### [WHAT THE TASK REQUIRES]
Go through the entries below and count the lines where the word "could" appears; give only the count.

Saved entries
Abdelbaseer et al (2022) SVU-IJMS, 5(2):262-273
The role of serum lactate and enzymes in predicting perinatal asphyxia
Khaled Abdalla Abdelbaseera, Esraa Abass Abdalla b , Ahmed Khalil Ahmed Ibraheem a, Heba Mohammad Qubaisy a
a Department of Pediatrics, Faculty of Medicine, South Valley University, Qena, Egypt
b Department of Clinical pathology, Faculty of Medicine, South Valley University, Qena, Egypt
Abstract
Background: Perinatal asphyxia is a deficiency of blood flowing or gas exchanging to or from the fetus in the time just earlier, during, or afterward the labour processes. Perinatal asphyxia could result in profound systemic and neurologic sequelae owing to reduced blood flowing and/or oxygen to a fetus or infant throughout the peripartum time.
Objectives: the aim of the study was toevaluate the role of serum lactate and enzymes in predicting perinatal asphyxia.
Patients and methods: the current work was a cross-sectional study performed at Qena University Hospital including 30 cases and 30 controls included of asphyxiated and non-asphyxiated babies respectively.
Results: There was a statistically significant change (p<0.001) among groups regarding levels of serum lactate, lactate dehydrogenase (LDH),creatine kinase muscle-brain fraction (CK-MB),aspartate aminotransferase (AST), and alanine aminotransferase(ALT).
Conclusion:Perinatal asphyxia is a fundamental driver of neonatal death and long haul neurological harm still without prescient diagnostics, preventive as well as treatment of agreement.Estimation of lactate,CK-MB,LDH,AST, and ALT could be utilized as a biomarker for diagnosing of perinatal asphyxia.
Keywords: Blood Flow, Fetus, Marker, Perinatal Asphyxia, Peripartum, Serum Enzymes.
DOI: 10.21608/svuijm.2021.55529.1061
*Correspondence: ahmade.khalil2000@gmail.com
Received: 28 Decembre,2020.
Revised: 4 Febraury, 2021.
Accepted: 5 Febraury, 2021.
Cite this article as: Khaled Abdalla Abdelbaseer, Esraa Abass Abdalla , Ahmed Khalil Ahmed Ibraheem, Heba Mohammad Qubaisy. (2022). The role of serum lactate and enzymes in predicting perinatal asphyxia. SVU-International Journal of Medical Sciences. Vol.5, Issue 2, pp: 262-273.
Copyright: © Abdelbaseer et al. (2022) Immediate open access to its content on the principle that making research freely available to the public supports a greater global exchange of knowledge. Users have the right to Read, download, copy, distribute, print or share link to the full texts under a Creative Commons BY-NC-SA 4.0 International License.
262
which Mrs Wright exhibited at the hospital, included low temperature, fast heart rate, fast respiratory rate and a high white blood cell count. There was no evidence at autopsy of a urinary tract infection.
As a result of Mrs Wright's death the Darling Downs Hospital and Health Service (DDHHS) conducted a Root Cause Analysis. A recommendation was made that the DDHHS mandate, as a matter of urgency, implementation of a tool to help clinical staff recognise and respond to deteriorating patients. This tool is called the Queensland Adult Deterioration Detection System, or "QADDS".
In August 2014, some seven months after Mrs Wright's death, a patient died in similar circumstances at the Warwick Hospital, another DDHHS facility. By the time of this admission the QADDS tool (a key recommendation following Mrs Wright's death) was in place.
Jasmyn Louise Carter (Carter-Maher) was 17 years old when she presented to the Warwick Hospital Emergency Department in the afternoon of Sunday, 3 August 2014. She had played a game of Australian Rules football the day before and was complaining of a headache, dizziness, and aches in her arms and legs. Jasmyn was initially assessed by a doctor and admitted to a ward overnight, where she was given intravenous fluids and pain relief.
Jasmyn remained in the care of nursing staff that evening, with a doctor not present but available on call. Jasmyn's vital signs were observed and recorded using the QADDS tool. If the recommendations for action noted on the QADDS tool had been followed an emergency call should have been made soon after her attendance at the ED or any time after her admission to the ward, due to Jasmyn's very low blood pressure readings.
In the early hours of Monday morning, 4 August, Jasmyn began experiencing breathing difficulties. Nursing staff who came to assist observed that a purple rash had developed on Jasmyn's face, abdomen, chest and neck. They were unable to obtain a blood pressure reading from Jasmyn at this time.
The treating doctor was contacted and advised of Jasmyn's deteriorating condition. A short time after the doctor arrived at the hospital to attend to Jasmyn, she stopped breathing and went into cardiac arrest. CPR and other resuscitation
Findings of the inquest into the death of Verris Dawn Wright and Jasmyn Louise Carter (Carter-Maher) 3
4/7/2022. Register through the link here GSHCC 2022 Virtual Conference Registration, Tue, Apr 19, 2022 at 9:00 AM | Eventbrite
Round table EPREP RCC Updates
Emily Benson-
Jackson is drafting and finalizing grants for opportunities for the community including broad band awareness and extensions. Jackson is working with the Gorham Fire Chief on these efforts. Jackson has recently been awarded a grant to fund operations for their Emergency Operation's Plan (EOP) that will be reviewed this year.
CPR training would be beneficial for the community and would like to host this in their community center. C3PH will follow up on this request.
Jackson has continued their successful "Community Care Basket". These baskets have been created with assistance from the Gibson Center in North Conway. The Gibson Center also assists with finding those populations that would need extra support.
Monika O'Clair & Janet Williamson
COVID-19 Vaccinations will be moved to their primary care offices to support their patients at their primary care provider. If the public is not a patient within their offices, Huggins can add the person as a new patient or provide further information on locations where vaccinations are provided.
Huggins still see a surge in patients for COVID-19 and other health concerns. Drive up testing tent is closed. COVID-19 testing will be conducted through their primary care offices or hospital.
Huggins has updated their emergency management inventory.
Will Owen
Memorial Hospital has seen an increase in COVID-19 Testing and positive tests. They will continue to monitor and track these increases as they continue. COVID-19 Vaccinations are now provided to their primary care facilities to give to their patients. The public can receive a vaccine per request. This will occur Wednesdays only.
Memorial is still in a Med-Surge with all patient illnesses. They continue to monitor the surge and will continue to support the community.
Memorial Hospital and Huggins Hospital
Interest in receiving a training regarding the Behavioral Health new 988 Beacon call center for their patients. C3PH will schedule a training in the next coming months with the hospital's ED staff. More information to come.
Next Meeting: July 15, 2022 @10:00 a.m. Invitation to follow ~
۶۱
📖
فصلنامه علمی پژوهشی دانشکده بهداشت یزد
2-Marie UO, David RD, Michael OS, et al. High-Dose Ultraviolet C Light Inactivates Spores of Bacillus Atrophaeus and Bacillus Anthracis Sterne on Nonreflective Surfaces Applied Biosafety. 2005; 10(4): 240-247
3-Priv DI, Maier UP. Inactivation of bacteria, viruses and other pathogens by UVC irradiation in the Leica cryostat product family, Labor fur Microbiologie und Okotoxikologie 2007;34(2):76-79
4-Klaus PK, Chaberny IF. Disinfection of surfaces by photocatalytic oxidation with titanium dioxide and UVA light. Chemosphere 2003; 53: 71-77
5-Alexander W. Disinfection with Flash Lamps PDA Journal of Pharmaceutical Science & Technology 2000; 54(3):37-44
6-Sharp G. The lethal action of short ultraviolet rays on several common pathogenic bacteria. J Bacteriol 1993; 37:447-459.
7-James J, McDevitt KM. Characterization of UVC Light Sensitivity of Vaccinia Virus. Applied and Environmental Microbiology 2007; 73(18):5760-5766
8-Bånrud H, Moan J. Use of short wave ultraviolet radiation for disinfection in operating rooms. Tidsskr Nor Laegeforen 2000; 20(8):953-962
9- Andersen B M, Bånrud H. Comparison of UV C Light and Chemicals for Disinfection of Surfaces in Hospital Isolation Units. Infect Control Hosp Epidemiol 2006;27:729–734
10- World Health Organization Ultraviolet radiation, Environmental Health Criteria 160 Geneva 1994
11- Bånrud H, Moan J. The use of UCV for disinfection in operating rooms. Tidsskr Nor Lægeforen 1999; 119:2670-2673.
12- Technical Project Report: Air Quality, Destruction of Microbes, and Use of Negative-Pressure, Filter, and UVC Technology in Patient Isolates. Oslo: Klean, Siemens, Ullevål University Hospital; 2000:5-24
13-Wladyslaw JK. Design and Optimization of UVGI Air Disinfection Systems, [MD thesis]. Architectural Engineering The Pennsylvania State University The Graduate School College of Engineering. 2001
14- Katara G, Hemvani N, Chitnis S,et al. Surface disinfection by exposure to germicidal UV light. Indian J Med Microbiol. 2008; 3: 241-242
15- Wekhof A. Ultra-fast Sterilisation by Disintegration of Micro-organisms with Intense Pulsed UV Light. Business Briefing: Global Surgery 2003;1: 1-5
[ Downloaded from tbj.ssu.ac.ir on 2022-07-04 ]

### [RESULT]
2